PROPOSAL 2 - APPROVAL AND ADOPTION OF AN AMENDMENT TO OUR SECOND RESTATED CERTIFICATE OF INCORPORATION TO INCREASE NUMBER OF AUTHORIZED SHARES OF PREFERRED STOCK
Our authorized capital stock presently consists of 330,000,000 shares of Class A Stock, 165,000,000 shares of Class B Stock, and 5,000,000 shares of Preferred Stock. On December 20, 2024, the Board approved and declared advisable, the Preferred Stock Amendment to increase the number of authorized shares of Preferred Stock from 5,000,000 to 1,005,000,000 and directed that the Preferred Stock Amendment be submitted to stockholders for approval and adoption. The number of authorized shares of Common Stock would not be affected by the Preferred Stock Amendment. The total number of authorized shares of capital stock would, by virtue of the increase (i) in Preferred Stock, if Proposal 2 is approved, correspondingly increase from 500,000,000 to 1,500,000,000 shares of capital stock or (ii) in Class A Stock and Preferred Stock, if Proposal 1 and Proposal 2 are approved, correspondingly increase from 500,000,000 to 11,500,000,000 shares of capital stock.
As of the record date, no shares of Preferred Stock were issued and outstanding or held in treasury. Accordingly, as of the record date, all 5,000,000 shares of Preferred Stock presently authorized remain available for future issuance.
If the stockholders approve and adopt the Preferred Stock Amendment, but not the Common Stock Amendment, Article Four of our Second Restated Certificate of Incorporation will be amended in the form set forth in Appendix B attached hereto and incorporated herein by reference, to provide for an increase in the number of authorized shares of Preferred Stock from 5,000,000 to 1,005,000,000 (and a corresponding increase to the number of authorized shares of capital stock from 500,000,000 to 1,500,000,000 shares of capital stock). If the stockholders approve and adopt both the Common Stock Amendment and the Preferred Stock Amendment, Article Four of our Second Restated Certificate of Incorporation will be amended in the form set forth in Appendix C attached hereto and incorporated herein by reference, to provide for an increase in the number of authorized shares of Class A Stock from 330,000,000 to 10,330,000, an increase in the number of authorized shares of Preferred Stock from 5,000,000 to 1,005,000,000, and a corresponding increase to the number of authorized shares of capital stock from 500,000,000 to 11,500,000,000.
The Preferred Stock Amendment, if approved and adopted by our stockholders, would become effective upon the filing of the certificate of amendment with the Secretary of State of the State of Delaware, in the form of (i) Appendix B hereto, if the Common Stock Amendment is not also approved or (ii) Appendix C hereto, if the Common Stock Amendment is also approved, or at the later time set forth in the applicable certificate of amendment.
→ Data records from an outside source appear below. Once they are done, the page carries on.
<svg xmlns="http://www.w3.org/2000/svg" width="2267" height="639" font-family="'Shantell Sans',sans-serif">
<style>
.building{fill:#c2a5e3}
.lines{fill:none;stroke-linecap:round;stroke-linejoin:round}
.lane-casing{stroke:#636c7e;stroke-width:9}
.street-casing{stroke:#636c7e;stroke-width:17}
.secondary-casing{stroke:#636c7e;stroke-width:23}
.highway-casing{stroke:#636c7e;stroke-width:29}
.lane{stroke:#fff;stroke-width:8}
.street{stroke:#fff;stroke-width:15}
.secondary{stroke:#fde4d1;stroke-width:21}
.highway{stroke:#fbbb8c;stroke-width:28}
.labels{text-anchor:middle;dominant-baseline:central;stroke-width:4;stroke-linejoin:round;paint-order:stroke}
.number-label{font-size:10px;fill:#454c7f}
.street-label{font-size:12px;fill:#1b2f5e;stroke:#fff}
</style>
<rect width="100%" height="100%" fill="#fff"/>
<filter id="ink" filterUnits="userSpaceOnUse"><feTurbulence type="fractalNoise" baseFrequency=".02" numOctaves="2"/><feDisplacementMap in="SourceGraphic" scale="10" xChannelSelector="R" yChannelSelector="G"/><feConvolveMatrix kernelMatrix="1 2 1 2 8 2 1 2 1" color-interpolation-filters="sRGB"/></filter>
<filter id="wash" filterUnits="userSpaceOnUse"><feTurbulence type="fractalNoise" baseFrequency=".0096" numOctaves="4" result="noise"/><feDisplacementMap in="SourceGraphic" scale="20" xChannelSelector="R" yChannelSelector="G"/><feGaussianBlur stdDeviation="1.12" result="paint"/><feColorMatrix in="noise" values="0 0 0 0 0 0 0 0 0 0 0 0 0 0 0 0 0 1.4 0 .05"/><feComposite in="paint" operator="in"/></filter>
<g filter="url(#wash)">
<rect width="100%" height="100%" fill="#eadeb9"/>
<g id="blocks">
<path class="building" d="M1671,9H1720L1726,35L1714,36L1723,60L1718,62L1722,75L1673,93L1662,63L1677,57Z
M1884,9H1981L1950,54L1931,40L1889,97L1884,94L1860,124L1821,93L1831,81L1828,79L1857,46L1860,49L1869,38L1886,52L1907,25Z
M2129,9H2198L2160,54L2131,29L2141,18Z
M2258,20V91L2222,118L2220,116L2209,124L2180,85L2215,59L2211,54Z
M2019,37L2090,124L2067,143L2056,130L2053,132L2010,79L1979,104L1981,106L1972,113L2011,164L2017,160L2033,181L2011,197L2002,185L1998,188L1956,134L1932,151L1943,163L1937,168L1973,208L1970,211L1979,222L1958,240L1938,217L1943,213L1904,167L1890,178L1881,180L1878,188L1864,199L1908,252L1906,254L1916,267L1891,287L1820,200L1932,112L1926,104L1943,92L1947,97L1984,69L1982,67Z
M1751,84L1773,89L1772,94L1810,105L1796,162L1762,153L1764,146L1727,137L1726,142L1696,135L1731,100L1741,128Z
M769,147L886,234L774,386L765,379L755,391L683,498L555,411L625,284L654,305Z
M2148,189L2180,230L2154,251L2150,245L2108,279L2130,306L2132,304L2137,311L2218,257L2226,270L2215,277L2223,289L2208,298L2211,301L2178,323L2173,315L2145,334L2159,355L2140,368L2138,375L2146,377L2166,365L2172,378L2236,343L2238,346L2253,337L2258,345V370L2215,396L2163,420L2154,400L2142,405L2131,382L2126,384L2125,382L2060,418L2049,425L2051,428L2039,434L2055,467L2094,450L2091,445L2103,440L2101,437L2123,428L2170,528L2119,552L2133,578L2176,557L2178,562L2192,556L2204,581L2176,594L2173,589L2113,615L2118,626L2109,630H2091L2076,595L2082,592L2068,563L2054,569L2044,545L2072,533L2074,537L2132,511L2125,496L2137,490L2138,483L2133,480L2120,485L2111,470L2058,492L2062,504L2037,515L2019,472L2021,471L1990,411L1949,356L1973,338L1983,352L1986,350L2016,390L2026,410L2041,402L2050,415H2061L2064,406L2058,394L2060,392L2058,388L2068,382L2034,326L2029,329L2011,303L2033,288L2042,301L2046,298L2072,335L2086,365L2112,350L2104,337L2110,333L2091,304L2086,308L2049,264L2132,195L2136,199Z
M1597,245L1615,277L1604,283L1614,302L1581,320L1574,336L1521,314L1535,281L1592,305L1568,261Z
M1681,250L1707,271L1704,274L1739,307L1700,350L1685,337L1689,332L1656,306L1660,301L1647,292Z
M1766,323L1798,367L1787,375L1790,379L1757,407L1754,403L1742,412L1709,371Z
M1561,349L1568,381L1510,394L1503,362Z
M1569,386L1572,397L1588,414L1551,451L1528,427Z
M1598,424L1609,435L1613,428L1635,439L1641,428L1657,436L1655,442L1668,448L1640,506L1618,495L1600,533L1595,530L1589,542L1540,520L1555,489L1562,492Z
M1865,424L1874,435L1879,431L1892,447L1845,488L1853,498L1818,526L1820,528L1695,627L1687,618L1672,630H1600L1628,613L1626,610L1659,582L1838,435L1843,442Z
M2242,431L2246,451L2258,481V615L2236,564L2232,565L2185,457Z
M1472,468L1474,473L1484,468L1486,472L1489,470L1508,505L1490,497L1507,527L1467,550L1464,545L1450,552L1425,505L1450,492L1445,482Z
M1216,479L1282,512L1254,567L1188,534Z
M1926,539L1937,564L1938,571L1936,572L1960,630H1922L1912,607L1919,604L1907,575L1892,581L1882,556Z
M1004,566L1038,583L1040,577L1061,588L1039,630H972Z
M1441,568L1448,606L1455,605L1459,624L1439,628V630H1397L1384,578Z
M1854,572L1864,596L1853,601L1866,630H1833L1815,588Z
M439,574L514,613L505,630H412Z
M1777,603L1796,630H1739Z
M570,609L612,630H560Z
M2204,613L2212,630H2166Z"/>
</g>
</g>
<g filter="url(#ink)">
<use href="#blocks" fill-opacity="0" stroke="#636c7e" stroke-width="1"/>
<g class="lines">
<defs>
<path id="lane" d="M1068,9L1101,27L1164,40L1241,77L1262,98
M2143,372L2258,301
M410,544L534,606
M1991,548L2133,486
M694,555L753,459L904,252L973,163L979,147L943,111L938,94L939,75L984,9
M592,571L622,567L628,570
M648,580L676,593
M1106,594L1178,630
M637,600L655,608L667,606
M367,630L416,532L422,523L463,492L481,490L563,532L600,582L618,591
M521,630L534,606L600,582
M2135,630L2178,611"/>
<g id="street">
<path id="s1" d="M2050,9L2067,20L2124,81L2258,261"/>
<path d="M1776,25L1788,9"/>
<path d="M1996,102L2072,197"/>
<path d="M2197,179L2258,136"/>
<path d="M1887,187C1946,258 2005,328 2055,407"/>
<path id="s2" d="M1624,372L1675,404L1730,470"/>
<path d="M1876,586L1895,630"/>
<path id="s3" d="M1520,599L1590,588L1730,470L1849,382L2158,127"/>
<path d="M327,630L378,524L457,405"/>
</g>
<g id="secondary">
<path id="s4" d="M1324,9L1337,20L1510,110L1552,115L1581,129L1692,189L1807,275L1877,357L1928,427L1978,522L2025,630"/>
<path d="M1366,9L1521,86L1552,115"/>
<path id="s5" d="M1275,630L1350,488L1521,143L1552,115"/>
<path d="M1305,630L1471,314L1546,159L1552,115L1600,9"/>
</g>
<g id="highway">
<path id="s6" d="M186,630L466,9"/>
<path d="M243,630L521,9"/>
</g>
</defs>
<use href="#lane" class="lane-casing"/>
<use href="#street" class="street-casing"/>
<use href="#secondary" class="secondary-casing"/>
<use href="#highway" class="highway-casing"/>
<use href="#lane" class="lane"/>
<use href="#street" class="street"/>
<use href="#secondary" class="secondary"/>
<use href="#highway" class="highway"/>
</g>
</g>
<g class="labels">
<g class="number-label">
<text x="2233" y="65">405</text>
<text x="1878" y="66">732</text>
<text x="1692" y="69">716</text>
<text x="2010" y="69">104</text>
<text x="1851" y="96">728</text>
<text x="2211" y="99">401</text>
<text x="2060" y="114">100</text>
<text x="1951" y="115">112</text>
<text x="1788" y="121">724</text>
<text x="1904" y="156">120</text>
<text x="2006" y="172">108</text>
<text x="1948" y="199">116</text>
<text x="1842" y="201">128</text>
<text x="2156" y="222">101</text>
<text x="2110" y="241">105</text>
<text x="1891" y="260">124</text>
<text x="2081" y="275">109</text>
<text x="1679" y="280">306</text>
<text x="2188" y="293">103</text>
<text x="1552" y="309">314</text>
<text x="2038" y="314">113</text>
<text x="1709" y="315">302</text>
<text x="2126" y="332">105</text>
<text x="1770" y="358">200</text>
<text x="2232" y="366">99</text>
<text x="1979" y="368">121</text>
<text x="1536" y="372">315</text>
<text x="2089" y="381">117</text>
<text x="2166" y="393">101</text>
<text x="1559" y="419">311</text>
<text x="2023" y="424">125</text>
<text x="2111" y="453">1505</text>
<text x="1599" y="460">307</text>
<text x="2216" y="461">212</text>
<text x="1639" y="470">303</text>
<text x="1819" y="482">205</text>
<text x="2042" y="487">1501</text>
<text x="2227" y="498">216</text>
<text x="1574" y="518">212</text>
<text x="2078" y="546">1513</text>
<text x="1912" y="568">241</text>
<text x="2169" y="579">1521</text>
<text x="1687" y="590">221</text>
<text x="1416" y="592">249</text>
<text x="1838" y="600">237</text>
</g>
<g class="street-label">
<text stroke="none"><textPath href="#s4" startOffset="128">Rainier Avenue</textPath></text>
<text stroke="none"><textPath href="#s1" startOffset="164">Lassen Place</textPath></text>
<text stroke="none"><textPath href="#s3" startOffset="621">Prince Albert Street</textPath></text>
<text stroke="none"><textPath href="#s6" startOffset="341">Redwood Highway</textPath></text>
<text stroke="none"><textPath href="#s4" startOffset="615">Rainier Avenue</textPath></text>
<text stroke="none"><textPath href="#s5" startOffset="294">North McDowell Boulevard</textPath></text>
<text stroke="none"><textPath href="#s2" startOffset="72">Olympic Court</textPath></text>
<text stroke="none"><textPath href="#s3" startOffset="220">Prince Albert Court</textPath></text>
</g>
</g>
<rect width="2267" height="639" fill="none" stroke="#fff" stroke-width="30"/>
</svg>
The Board reserves the right, notwithstanding stockholder approval and without further action by stockholders, to abandon and elect not to proceed with the Preferred Stock Amendment if the Board determines that the Preferred Stock Amendment is no longer in our best interests and the best interests of our stockholders.
If our stockholders approve and adopt the Preferred Stock Amendment, but not the Common Stock Amendment, subject to the discretion of the Board, we intend to file a certificate of amendment in the form attached as Appendix B hereto to our Second Restated Certificate of Incorporation with the Secretary of State of the State of Delaware as soon as practicable after the Special Meeting. If our stockholders approve and adopt both the Common Stock Amendment and the Preferred Stock Amendment, subject to the discretion of the Board, we intend to file a certificate of amendment in the form attached hereto as Appendix C to our Second Restated Certificate of Incorporation with the Secretary of State of the State of Delaware as soon as practicable after the Special Meeting.
Reasons for the Proposed Increase
To date, we have not issued shares of our Preferred Stock. We are seeking stockholder approval to increase the number of authorized shares of Preferred Stock so that we may expand the types of securities we offer into the market, to execute on our business strategy, including as part of our 21/21 plan, and/or engage in other strategic activities without using cash or Class A Stock.
We do not currently have any specific plans, proposals or arrangements, written or oral, to issue any of the proposed additional authorized shares of Preferred Stock. Unless required by applicable law or stock exchange rules, no further vote of the holders of Common Stock will be required with respect to the issuance of shares of Preferred Stock for any such transaction.